Os principais visados são Jorge Félix e Eduardo Jesus, designados por ela como “donos do sindicato” e acusados de porem os seus interesses à frente dos interesses dos trabalhadores. A proximidade entre alguns dirigentes e a administração da PT é igualmente sugerida. Nesse sentido, é referida a acta de uma reunião da direcção onde se lê que um dos presentes se diz disposto a demitir-se — caso a sua saída seja útil ao sindicato —, “mas só se o Félix assinasse uma declaração em como não seria prejudicado pela empresa por sair do STPT”.

Dias depois, a meio de Março, a direcção decidiu aplicar a pena de destituição dos órgãos sociais a Filomena Silva e logo a seguir deliberou levantar-lhe um segundo processo disciplinar com base no conteúdo da sua contestação ao primeiro. No final de Maio, também por decisão da direcção, foi-lhe aplicada uma nova sanção, desta vez de expulsão do sindicato.

A via-sacra dos tribunais

De ambas as decisões a economista recorreu para tribunal, requerendo a respectiva anulação. Ainda em 2010, num outro processo, pediu ao tribunal que declarasse a perda da qualidade de sócios do STPT de todos aqueles que já não se encontrassem no activo, ao serviço da PT, baseando-se na sua interpretação dos estatutos do sindicato e do Código do Trabalho. Em resposta a esta última acção, o sindicato, cujos sócios são em grande maioria reformados e pré-reformados, ou têm os contratos suspensos, chegou a pedir-lhe uma indemnização de 400 mil euros. Graças aos termos em que o advogado do sindicato se lhe referiu numa peça processual, Filomena moveu-lhe também um processo por difamação.

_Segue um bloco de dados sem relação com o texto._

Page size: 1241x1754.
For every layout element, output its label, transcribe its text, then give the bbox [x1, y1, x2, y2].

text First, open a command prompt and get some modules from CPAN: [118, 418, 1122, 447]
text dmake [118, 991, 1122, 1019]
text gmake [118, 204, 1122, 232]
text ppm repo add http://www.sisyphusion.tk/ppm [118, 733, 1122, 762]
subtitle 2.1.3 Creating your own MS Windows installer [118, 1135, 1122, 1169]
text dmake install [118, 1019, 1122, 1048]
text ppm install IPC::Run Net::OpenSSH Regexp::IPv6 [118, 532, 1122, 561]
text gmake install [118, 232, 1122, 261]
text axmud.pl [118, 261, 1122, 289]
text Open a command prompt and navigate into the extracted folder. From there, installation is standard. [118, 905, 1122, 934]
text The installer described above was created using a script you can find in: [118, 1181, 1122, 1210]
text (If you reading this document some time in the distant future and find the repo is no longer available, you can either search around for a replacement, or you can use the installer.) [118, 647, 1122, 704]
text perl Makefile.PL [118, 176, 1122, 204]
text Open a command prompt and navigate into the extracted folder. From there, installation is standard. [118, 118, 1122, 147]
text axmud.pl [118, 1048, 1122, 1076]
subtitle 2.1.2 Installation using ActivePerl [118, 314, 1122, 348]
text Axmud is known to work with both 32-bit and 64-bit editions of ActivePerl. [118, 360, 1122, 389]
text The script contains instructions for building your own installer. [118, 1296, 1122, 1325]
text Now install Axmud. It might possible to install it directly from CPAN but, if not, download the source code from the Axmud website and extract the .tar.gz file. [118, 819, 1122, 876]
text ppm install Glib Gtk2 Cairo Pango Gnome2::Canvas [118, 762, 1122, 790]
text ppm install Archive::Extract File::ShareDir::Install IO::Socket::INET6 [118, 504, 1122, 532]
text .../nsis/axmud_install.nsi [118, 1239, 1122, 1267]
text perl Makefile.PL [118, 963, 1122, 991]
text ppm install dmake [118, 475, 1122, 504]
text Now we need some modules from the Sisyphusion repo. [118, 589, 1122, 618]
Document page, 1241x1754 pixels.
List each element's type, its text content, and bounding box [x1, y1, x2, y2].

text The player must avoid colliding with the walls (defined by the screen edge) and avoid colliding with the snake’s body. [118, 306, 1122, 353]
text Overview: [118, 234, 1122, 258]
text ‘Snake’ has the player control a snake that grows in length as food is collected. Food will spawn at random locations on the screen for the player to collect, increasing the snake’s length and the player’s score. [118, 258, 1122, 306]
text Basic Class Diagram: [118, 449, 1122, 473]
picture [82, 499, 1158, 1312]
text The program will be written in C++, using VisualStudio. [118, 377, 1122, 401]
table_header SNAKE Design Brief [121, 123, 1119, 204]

Meses depois, em Abril de 2011, já atolada em processos e recursos que lhe estavam a minar as finanças e ainda mais a saúde, acabou por aceitar a suspensão do contrato de trabalho que lhe foi proposta pela empresa e, entretanto, se transformou em pré-reforma. De então para cá têm-se sucedido as decisões judiciais, umas a favor dela, mas a maior parte a favor do STPT.

No caso da expulsão do sindicato, o tribunal deu-lhe razão em primeira instância, determinando a anulação da pena. Nos termos da sentença, a actuação de Filomena “não extrapola” o seu direito de defesa no primeiro processo disciplinar e “muito menos o direito estatutariamente consagrado de os sócios formularem as críticas que tiverem por convenientes à actuação e às decisões dos diversos órgãos do sindicato”.

Entendimento diferente teve Duro Mateus, o juiz do Tribunal da Relação de Lisboa que revogou a sentença anterior e confirmou a decisão sindical em Julho de 2015: “Afigura-se-me que o comportamento da autora (Filomena Silva) foi suficientemente grave para pôr em crise a sua continuação como associada do sindicato [...], mostrando-se adequada a sanção de expulsão aplicada.”

Quanto à perda da qualidade de sócios dos reformados e outros trabalhadores que já não se encontram no activo, tanto a primeira instância como a Relação rejeitaram a pretensão da queixosa por esta não ter sido correctamente formulada. Neste caso, o que o sindicato não conseguiu foi que os juízes condenassem a ex-dirigente a pagar-lhe qualquer indemnização.

Diversas foram também as decisões da justiça no julgamento da queixa por difamação dirigida contra o advogado do sindicato. A primeira sentença condenou Paulo Leitão a 1500 euros de multa e a 2500 euros de indemnização à queixosa. O recurso do advogado foi, no entanto, julgado procedente pela Relação, que revogou a condenação anterior.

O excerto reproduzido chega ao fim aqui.